Als 1895 die Herforder Kleinbahngesellschaft gegründet wurde, begannen auch die Planungen für die Strecke nach Salzuflen. Gleise wurden verlegt und am Bergertor eine Haltestelle gebaut. 1902 war es dann soweit. Entlang des heutigen Hinckleyufers kreuzte vor dem Bergertor die erste Dampflok die Straße. Nach über 60 Jahren Kleinbahnbetrieb fuhr hier am 1. Juli 1964 die letzte Bahn zwischen Bergertor und Kleinbahnhof. Wenige Jahre später wurden die Gleise entfernt und der Bahnhof weggerissen.

Vor ca. 100 Jahren führten mehrere Planungen um den Bergertorkomplex zu den letzten einschneidenden Veränderungen. Der alte Stadtgraben, der von hier über das Renntor zur Aa führte, wurde 1910/11 zugeschüttet. 1912/13 wurde das Ufer entlang der Werre begradigt und eingedeicht. Gemeinsam mit der Stadt und dem Verschönerungsverein ließ zwei Jahre später der Fabrikant Linkemeyer, der hinter seinem Wohnhaus Otto-Weddigen-Ufer 2 die Linkmeyersche Färberei und Rasenbleiche betrieb, die neue Uferpromenade anlegen. Gegenüber, in der heutigen Brachfläche, befand sich die beliebte Flussbadeanstalt Overbeck. Hier wurde nicht nur geschwommen, auch Paddelboote und Kähne konnte sich das geneigte Publikum ausleihen. Insbesondere die Einleitungen der Stärkefabrik Hoffmann in Bad Salzuflen führten zu einer deutlichen Verschlechterung der Wasserqualität. Die Badeanstalt wurde nach dem Badeverbot 1956 geschlossen. 2007 wurden die letzten Reste, ein barockanmutendes Häuschen, zusammen mit der Gastwirtschaft „Niemeier“, der Kegelbahn und weiteren Resten des früheren Ausflugsbetriebs abgerissen.
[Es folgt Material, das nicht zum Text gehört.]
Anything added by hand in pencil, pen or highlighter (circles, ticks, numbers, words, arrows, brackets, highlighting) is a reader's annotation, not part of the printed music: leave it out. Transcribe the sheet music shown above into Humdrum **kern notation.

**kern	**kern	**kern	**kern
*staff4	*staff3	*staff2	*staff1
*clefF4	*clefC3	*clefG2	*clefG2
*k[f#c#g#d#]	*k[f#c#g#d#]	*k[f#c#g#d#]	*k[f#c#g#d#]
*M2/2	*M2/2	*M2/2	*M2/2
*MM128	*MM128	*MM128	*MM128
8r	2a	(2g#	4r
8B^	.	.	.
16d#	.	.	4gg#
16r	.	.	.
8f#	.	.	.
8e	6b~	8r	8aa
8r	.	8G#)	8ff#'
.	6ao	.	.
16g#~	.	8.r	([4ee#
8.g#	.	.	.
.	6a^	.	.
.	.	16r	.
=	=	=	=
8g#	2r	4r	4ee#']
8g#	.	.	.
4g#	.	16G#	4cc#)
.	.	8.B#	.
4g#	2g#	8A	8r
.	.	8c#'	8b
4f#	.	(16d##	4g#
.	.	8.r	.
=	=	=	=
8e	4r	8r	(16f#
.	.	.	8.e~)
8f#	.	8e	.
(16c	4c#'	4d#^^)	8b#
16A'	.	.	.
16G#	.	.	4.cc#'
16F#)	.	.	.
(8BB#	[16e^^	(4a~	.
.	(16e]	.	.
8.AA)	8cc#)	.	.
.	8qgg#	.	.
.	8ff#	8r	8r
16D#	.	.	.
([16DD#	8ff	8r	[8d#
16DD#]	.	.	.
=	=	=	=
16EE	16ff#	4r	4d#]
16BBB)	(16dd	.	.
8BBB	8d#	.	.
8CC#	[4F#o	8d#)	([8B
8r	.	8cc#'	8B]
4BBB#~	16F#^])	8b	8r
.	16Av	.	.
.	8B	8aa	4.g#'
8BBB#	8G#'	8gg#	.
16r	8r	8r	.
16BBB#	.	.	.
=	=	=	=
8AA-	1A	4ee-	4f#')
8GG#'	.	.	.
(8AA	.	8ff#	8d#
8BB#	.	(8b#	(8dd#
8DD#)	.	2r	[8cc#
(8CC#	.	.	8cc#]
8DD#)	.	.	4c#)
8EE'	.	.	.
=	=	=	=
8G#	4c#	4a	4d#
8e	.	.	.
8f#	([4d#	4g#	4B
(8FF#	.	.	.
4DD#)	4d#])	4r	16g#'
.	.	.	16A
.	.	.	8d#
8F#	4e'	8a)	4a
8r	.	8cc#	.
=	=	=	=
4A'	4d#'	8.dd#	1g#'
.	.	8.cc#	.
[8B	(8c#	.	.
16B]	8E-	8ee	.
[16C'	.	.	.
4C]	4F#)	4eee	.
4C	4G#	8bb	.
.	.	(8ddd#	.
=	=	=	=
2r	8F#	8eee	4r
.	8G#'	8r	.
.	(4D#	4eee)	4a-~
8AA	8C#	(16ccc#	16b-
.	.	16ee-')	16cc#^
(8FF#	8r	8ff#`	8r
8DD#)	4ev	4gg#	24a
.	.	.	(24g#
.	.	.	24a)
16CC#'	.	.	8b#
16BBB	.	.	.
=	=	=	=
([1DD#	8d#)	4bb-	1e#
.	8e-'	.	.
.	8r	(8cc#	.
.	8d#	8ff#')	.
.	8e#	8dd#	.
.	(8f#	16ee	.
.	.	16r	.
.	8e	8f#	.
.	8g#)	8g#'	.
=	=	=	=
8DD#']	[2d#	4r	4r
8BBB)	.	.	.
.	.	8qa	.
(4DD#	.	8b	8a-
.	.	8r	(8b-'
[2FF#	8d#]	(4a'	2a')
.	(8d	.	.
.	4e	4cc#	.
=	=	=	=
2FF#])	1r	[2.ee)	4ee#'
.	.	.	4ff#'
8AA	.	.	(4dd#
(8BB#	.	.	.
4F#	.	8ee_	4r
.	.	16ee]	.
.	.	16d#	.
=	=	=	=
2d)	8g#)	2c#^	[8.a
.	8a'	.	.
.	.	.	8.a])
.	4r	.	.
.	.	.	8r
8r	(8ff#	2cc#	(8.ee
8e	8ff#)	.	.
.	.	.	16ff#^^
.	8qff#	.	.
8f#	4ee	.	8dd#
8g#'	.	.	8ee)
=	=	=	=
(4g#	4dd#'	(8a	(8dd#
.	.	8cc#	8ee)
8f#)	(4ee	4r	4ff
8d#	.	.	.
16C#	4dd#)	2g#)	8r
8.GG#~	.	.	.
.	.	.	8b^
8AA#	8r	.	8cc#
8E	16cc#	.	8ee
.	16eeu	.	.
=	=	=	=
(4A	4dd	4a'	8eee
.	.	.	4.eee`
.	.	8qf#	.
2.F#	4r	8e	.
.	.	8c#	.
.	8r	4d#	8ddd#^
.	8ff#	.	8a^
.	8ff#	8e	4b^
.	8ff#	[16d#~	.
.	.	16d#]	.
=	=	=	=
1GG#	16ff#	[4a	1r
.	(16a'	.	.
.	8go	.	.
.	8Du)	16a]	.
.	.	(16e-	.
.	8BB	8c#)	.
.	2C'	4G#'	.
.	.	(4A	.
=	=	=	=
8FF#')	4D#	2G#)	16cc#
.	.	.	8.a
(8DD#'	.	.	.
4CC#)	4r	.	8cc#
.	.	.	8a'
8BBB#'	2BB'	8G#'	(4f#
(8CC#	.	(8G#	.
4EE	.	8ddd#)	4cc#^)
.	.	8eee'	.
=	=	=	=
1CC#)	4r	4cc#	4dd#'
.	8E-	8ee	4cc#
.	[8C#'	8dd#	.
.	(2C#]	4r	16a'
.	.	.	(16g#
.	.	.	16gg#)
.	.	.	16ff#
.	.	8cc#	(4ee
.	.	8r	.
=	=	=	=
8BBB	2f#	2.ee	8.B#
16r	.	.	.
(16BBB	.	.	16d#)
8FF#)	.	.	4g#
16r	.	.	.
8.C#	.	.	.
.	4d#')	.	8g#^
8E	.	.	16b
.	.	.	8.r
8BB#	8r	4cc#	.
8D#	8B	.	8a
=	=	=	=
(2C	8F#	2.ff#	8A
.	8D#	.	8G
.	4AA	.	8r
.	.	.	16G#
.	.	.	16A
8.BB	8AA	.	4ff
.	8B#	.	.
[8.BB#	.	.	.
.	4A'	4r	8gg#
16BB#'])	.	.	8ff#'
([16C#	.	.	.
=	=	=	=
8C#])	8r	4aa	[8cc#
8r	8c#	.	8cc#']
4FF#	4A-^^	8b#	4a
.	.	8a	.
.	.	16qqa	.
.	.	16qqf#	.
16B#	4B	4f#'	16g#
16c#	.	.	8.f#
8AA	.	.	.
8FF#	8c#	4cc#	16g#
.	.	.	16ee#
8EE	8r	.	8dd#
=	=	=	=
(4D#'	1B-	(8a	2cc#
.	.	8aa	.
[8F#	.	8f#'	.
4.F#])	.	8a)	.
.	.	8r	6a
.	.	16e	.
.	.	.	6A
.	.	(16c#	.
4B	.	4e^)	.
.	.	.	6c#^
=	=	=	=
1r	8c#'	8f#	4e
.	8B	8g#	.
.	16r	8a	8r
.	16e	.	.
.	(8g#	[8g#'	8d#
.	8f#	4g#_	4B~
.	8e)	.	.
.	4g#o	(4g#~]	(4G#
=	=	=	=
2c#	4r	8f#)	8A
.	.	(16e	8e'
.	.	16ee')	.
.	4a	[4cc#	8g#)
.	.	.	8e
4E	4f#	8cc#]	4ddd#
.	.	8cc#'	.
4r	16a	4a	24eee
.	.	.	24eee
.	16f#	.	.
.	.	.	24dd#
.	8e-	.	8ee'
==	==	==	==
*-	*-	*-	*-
Um 1970 wurde schließlich die Insel abgebaggert und die Bowerre zugeschoben. Lediglich ein 80cm Rohr, das durch noch erhaltene alte Brücke verläuft, führt heute noch etwas Wasser der Werre bis zur alten Komturei. Dadurch soll hier der Grundwasserspiegel hoch gehalten werden, damit deren hölzerne Gründung nicht verfault.
Zwischen 1940 und 1970 wurden fast alle Fachwerkgebäude rund um die Bergertorstraße abgebrochen und die weitläufige Kreuzungsanlage geschaffen. Die alte Brücke ersetze man durch einen großen Brückenkomplex, alle alten Straßenzüge wurden überplant.
Heute ist an dieser Stelle nichts mehr von dem „alten“ Herford erhalten.
Am 30. Oktober 2010 wurde die beiden Pylone von Dennis Oppenheim in den weitläufigen Kreuzungsbereich gesetzt.